I would like to trigger Poudriere automatically every time `portaudit` or `pkg audit` finds vulnerabilities in my installed packages. I understand that Poudriere can be run as a cron job, which will build any new updates. However I would like to automate on daily basis only the building and the installing of packages with vulnerabilities, leaving the other updates when I have more time, so that I can do them manually. So basically I am trying to imitate an automatic security only update for the packages.

Is this advisable?

Is there a script where `pkg audit` triggers Poudriere? I am a complete newbie when it comes to writing scripts.

Or is there a more elegant way doing this by just using Poudriere?

Thanks


----------



## kpa (May 1, 2013)

It's possible since you can queue up jobs into ports-mgmt/poudriere that are executed by Poudriere daemon. You don't want to queue up a job automatically based on just `pkg audit`. You also need to check if there's an update available for the vulnerable port. That would be done with `pkg version` once you have updated the ports tree.


----------



## blazingice (May 1, 2013)

Thanks. I have to read a bit more about the queue command. I haven't used that before. All I have at the moment is a short list of ports that I pass to Poudriere during the build process. I guess queue command is different. Need to do more reading.

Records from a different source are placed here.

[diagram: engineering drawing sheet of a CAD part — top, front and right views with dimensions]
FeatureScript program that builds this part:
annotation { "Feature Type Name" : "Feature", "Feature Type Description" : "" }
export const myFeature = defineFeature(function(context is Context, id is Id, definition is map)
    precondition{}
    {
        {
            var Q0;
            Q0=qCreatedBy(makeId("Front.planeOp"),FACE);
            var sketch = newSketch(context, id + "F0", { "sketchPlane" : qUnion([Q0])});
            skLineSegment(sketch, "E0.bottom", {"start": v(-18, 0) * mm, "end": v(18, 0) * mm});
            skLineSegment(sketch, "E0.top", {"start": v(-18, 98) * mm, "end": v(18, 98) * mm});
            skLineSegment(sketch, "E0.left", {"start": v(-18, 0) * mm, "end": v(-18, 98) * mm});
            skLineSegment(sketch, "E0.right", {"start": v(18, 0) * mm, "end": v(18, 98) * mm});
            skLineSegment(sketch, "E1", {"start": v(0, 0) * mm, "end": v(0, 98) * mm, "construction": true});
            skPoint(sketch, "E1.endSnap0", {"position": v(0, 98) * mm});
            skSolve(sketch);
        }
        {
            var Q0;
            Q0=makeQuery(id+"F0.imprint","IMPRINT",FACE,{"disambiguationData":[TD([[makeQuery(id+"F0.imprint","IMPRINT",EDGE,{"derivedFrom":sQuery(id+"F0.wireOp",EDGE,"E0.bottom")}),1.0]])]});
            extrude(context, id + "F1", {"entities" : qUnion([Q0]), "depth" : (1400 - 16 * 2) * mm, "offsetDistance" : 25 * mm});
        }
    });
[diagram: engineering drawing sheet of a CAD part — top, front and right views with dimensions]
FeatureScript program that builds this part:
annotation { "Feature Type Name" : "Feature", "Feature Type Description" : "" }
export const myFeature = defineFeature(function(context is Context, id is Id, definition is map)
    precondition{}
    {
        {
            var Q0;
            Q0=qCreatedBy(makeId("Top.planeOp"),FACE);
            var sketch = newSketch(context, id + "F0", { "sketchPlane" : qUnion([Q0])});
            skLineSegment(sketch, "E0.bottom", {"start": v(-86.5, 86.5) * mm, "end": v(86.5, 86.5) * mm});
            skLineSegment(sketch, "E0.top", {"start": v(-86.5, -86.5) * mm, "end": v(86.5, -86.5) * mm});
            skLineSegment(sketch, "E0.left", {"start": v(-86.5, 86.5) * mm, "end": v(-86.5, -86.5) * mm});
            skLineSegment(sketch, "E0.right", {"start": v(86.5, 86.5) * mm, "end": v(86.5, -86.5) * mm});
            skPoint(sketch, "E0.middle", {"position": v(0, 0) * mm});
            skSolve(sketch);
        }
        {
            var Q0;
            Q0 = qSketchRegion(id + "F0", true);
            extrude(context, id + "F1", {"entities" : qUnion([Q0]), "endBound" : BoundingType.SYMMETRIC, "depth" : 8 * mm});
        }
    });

Maybe another way to achieve the same outcome would be to let Poudriere build all the ports, but then tell PKGNG to upgrade only the packages that come up from `pkg audit`. Again I am not sure if `pkg upgrade` can be used to upgrade only a specific package. All the examples that I have seen so far show a global upgrade. If this is possible, it might be a better solution. Has anyone tried to do a similar thing?


----------